VW says quicker German coal exit needed to reduce car sector’s carbon footprint
dpa / Focus Online
Carmaker VW says an earlier German coal exit is necessary for the company to ensure its electric car fleet receives the clean power it needs to effectively meet carbon emissions reduction requirements, news agency dpa reports in an article carried by Focus Online. At the international car fair IAA in Munich, VW board chairman Hans Dieter Pötsch said there are “important questions” regarding the energy transition that “need to be resolved urgently”. This would especially concern the “framework conditions for electric mobility”, meaning how enough clean power can be produced “and also to swiftly end coal power”, Pötsch said.
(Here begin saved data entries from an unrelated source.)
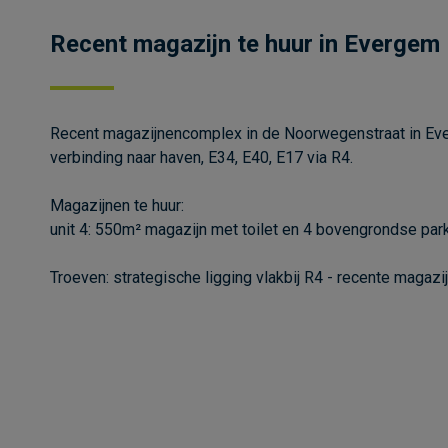
Recent magazijn te huur in Evergem
Recent magazijnencomplex in de Noorwegenstraat in Eve
verbinding naar haven, E34, E40, E17 via R4.
Magazijnen te huur:
unit 4: 550m² magazijn met toilet en 4 bovengrondse par
Troeven: strategische ligging vlakbij R4 - recente magazij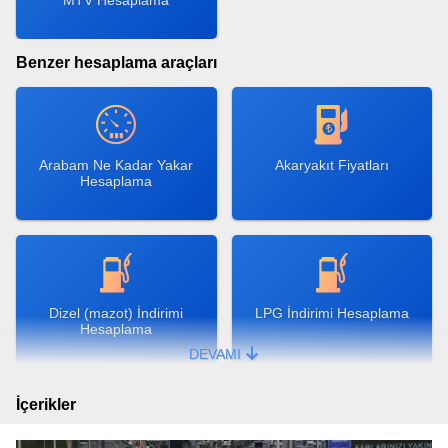
MTV Hesaplama
Benzer hesaplama araçları
Arabam Ne Kadar Yakar
Akaryakıt Fiyatları
Hesaplama
Dizel (mazot) İndirimi
LPG İndirimi Hesaplama
Hesaplama
DEVAMI
İçerikler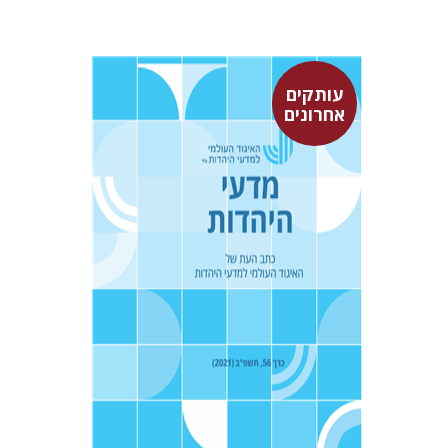
עותקים
אחרונים
איתמר גרינולד
יעקב דויטש
$30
He added that grid expansion would be another major issue that urgently needs to be addressed to meet the requirements for a cleaner transport sector and a dense charging infrastructure. “Our industry’s future is electric. That’s why it is a central task for policymakers to remove existing obstacles on the way to that future as quickly as possible.”
The current latest end date for coal is 2038, but the target year has come increasingly under fire in recent months, as worsening climate forecasts and rising emissions prices are reducing coal power’s ecologic acceptability and economic viability. At the same time, Germany is struggling to ensure an adequate expansion of renewable power sources needed to replace decommissioned coal and nuclear power capacity.